Gurmeet Bambrah, executive director for Council for Access to the Profession of Engineering (CAPE) says he's mystified by the government's focus on speeding up the process of recognizing foreign-trained engineers.

“I think the foreign credential recognition is the wrong place to go. The direction should be going toward employers.”

Bambrah agrees the most internationally-trained engineers have no problem getting their credentials recognized.

Only 15 per cent get the required one-year's experience working with a licensed engineer in the jurisdiction they want to work, prior to licensure.

Bambrah said that's because there aren't enough employers willing to take the risk of bring them on board.

“Even if you want to make it faster for their credentials to be recognized, you wouldn't be addressing the bottleneck,” said Bambrah. “You have to go to the employers. That's the one that no one's willing to tackle.”

She said only one in five qualified foreign engineers applies for licensing and it's hurting Canadian productivity compared to emerging countries like China and India.
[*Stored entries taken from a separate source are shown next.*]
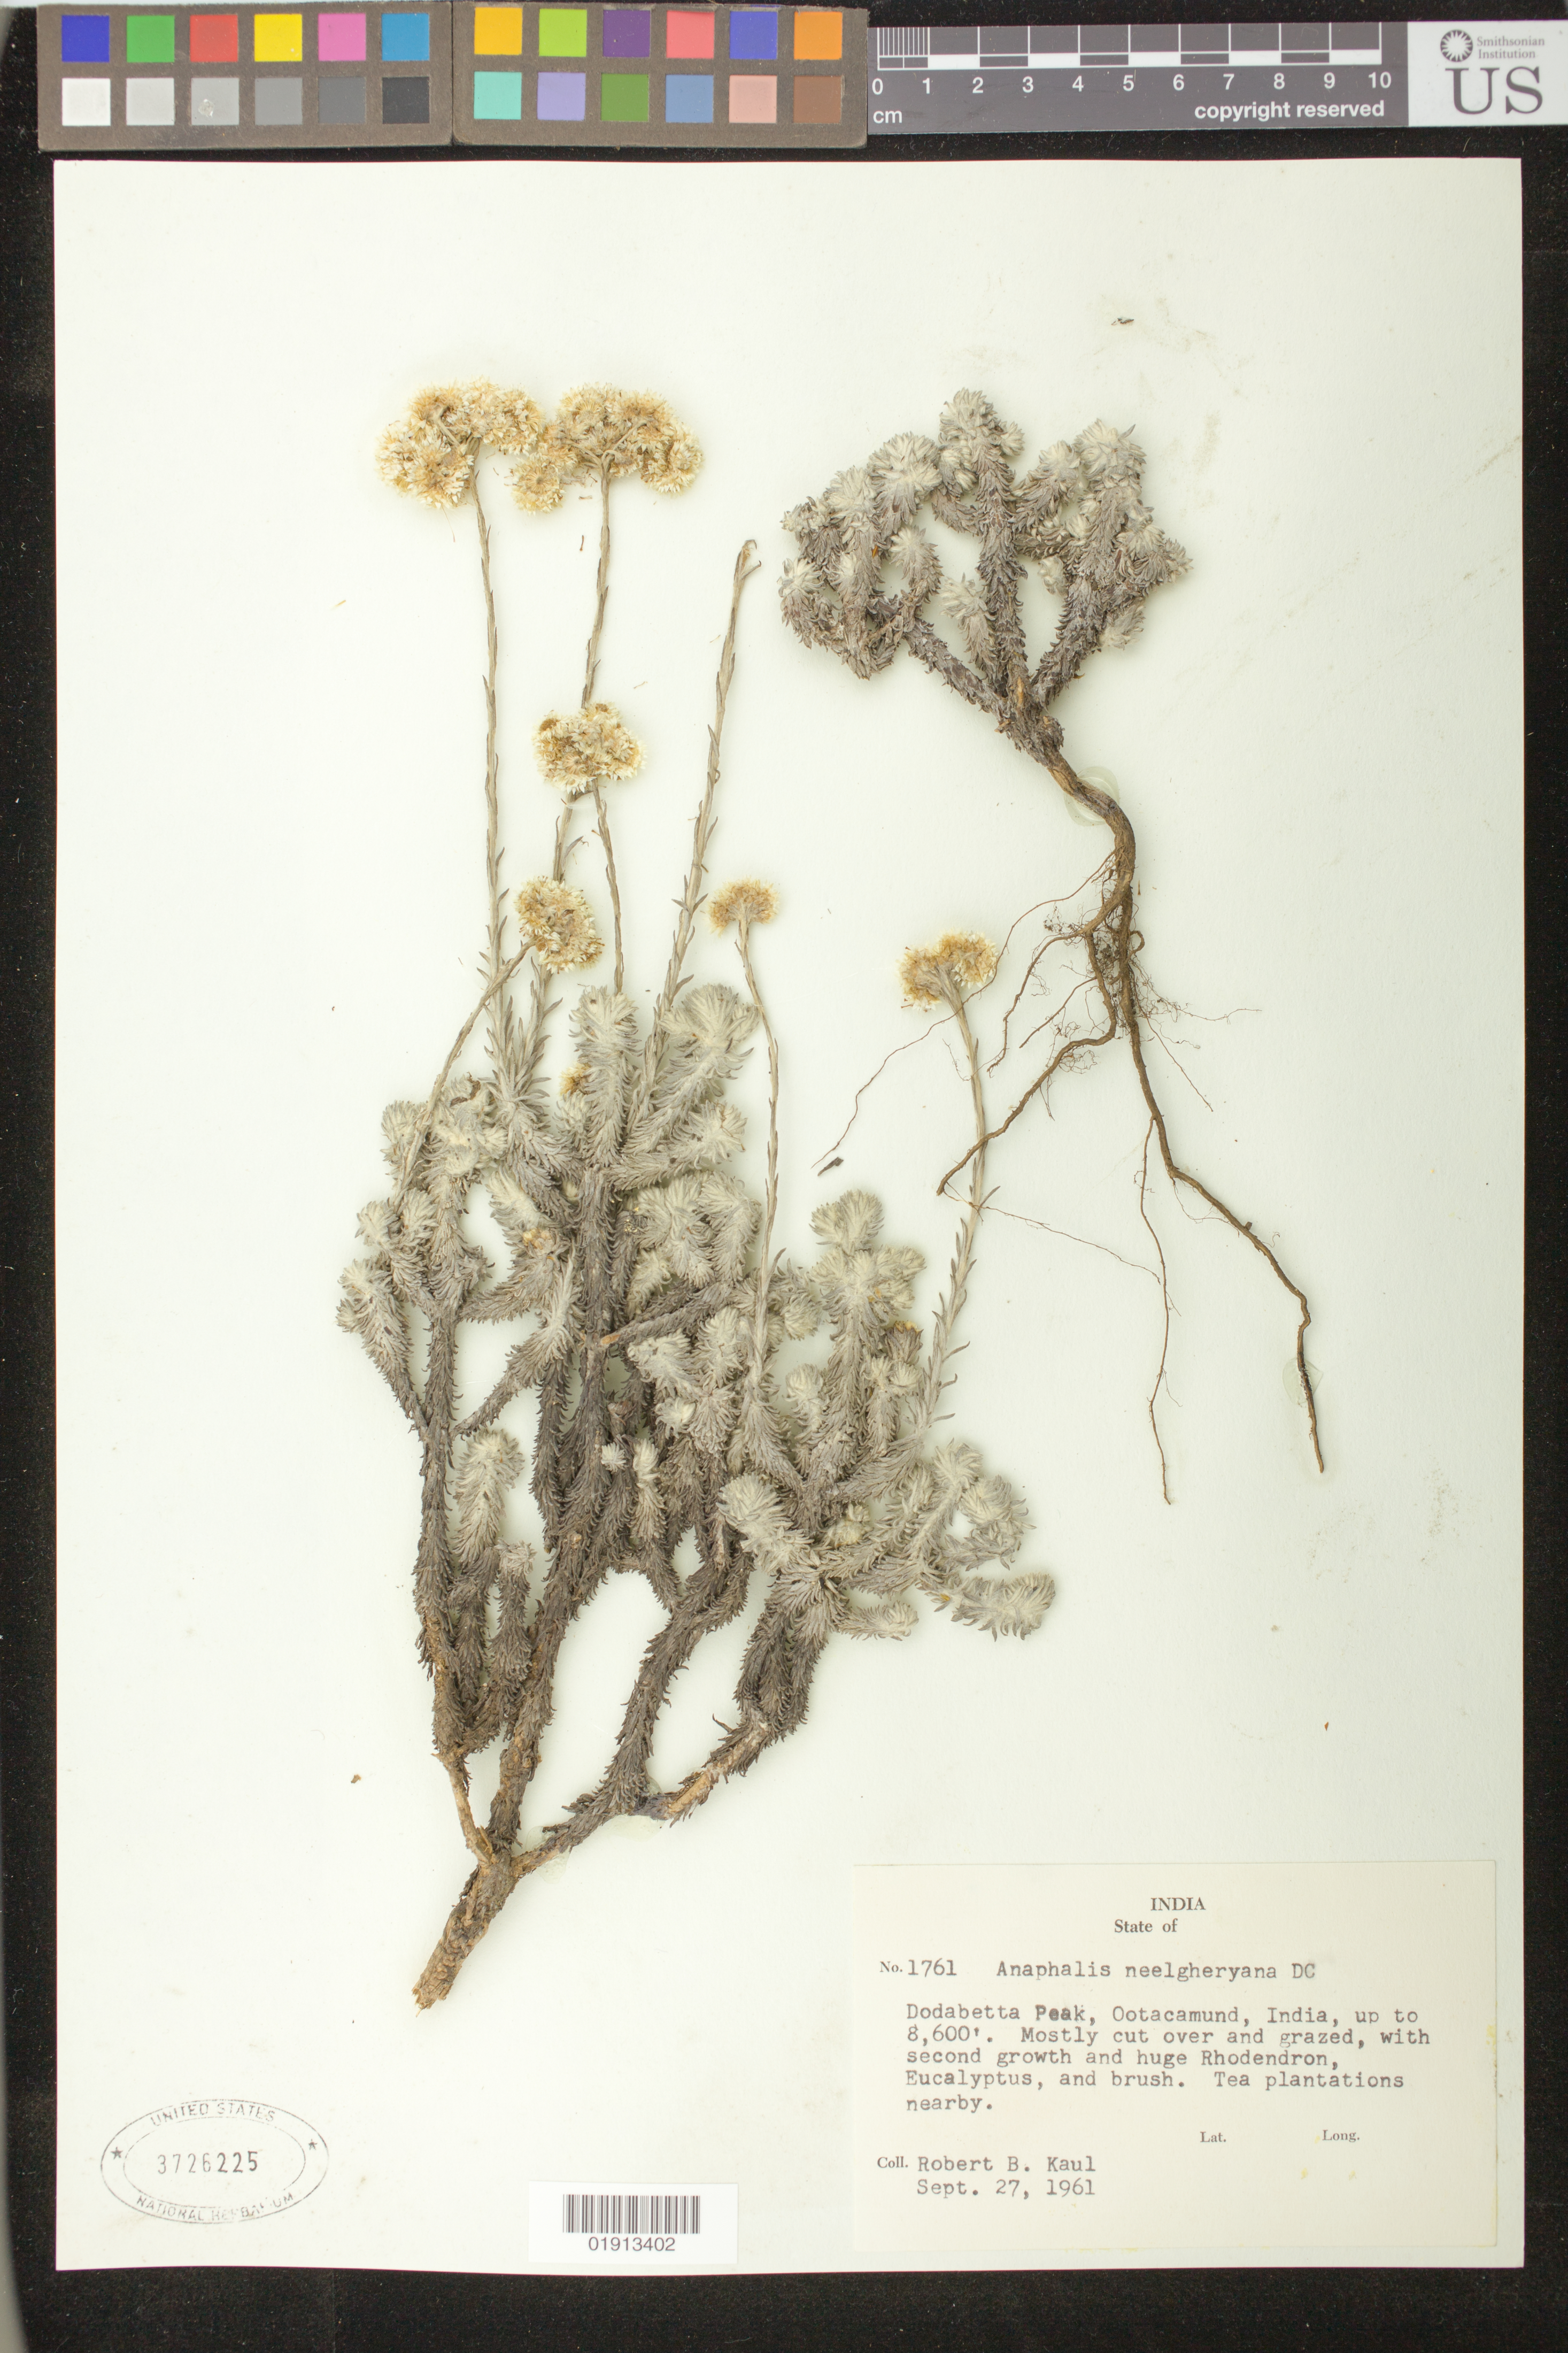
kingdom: Plantae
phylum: Tracheophyta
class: Magnoliopsida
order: Asterales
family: Asteraceae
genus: Anaphalis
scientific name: Anaphalis neelgerryana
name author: DC.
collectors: R. Kaul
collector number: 1761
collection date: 1961-09-27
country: India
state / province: Tamil Nadu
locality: Dodabetta Peak, Ootacamund.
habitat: Mostly cut over and grazed, with second growth and huge Rhododendron, Eucalyptus, and brush. Tea plantations nearby.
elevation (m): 2621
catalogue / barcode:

Many qualified people disappear into entry-level positions as technicians. 

Bambrah calls Canada's licensing system one of the most rigid in the world.

Bambrah, a Kenyan-born civic engineer, educated at Loughborough University in the United Kingdom, is one of only 18 women in the world to be a Fellow of the Institute of Civil Engineers for having made a significant contribution to the profession.

After she was accredited, one potential employer wanted to place her in an entry-level position despite her 30 years of professional experience.

“I would have lost all of that if I had to go back to entry level. It didn't make sense.”

Instead she founded CAPE, which recently launched an online database and search engine to match qualified engineers with employers.

Bambrah said it's a competency-driven tool where employers can fill in a job description and, within minutes, can view a list of qualified candidates resumes and portfolios.

Instead of devoting time and money on recognizing foreign credentials in a saturated market of engineers, the federal government and the regulatory bodies should concrete on finds ways to modernizing the profession to compete with other OECD countries.